My wife Gina is a voracious reader and is always ordering books from Amazon. This works well for me because eventually all of those books find their way to me. While we have similar reading interests, we don’t always love the same titles. If there is an especially good book she’d like for me to read, I will find it casually showing up around the house in places where I can’t help but notice. From time to time Gina will leave all subtlety aside and, as if to say, “Read these!” she will leave a small stack of books front and center on my desk. Recently she did just that gifted me with several books on the topic of blended families.
Being a husband and father in a blended family, I of course was interested in what these experts had to say on the matter. I dove into “How to Create a Strong Stepfamily”, “The Smart Stepfamily”, ”Wisdom on Stepparenting”, and “Stepcoupling”. I actually read one or two of these all the way through (merely skimmed the others) and they all offer sound advice. I only have one fundamental problem with each other them: The use of the word “step”.
I realize that, in order to communicate clearly, authors and speakers must use some word to describe the people about whom they’re writing. And clearly, throughout the last 100 years or so, using “step” is not only easy and quick; it also has the virtue of being genealogically correct.
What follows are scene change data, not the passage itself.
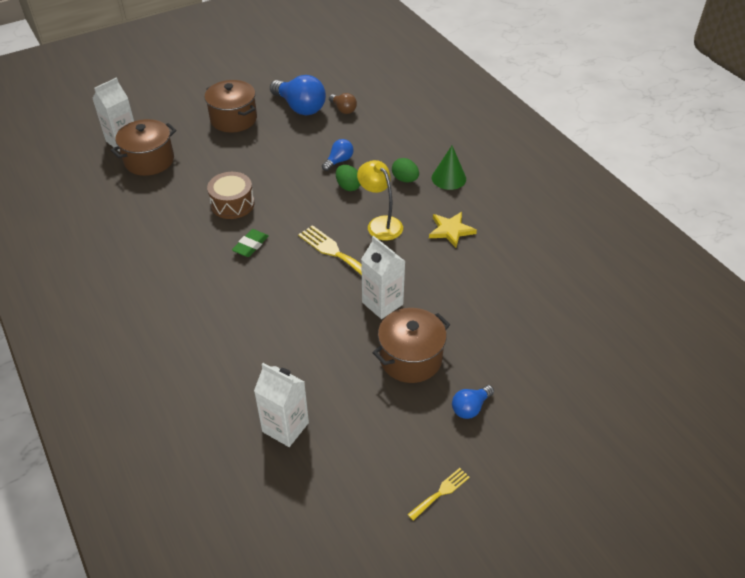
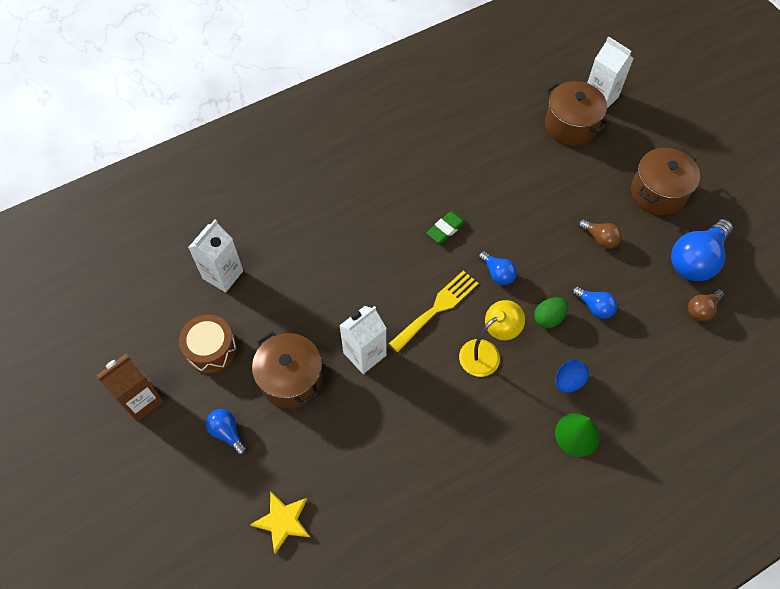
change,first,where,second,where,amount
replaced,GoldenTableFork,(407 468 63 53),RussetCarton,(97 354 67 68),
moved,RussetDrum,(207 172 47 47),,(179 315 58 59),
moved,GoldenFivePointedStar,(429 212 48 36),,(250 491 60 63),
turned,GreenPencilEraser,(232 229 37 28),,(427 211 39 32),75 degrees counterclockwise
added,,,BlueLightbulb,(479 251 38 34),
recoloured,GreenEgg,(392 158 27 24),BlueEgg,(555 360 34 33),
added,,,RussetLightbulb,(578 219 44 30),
However, my issue with the use of the word is more in everyday language. The word highlights distinctions that are completely unnecessary. For instance, I was at a youth baseball game recently and a friend whom I haven’t seen in years was there, watching his son play for the opposing team. My friend nodded toward second base and asked, “Is that your stepson?”
I was taken aback for a moment because, while in truth, yes, the second baseman was in fact Gina’s biological son (and therefore my stepson), it just didn’t register. I smiled, cleared my throat a little and corrected him.
“That’s my son, Drew.”
It may seem petty. I recognize that. Yet the use of the word “step” always seems to put an actual step in between family members.
When families begin to consider blending – whether as a result of spouses marrying after deaths (as in our case) or divorce – much care and consideration should be taken to discover just how good a fit this is. Often, families blend simply because the two parents fell in love. While that’s a start, it’s simply not enough.
When families begin to consider blending – whether as a result of spouses marrying after deaths (as in our case) or divorce – much care and consideration should be taken to discover just how good a fit this is. Often, families blend simply because the two parents fell in love. While that’s a start, it’s simply not enough.
Imagine a circle around your immediate family. You, your new spouse-to-be, your kids. That’s Ring #1. Within that ring, there must be absolutely zero disagreement about blending the family. In fact, there needs to be 100% “can’t wait, we must do this now!” attitudes among the members of Ring #1.
Now imagine the next ring out. In laws, aunts and uncles, cousins, and your very closest friends live in Ring #2. There can be some questions from these people, and even a slight amount of “I hope this works…” But for the most part, there must be buy-in. These people must support this new family as their own. The children are now “grandchildren”, not step-grandchildren. If one set of kids call someone “Aunt Lynn”, then all of the kids do too. There will be adjustments. Not everything will remain the same. But there simply must be support and good wishes from all inside of Ring #2.
Anyone outside of Ring #2, including those you know (neighbors, co-workers, etc.) and those you don’t, will have their questions, doubts, and opinions. Thankfully they don’t matter. Don’t allow them to. Explain what you think you must. Correct from time to time. But don’t sweat the small people outside of Ring #2.
For those back in Rings 1 and 2, encourage everyone to allow time to work. New family traditions, sibling relationships, rules, parental roles, etc., all require years to take shape and take root. Family and friends (Ring #2) need to allow your newly formed family to grow organically, without added pressures of their expectations.
Which brings me back to what we call ourselves. We’ve never called ourselves a stepfamily. Our children have never been our stepson or stepdaughter. They are our kids. Period. They call each other “brother” and “sister”, without the qualifier. It seems trivial but over time it matters.
There are plenty of built-in reminders that we are a blended family. (All five of my children do not look alike and my wife’s biological sons still carry their father’s last name.) By adding constant verbal cues highlighting our differences seems to be placing unnecessary space, or steps, between us.
Here are some simple reminders on your way to successful family blending:
- If there are young children still at home, let them lead. Guide them toward the idea of blending, but let them ask for it. Let them lead you there. If they are not 100% in favor of the idea, don’t do it. Nothing will derail a blended family faster than children who are against the idea.
- Comingle everything. Money, friends, vacations, traditions, holidays… Everything. You are not being disrespectful to your former family. You are simply making a new one. Celebrate that.
- Speak in integrated pronouns. Use “we” instead of me. Use “son” and “daughter” without the step prefix.
- Make certain that those in Ring 1 and 2 are all on board and support your decision before you move forward with blending your family.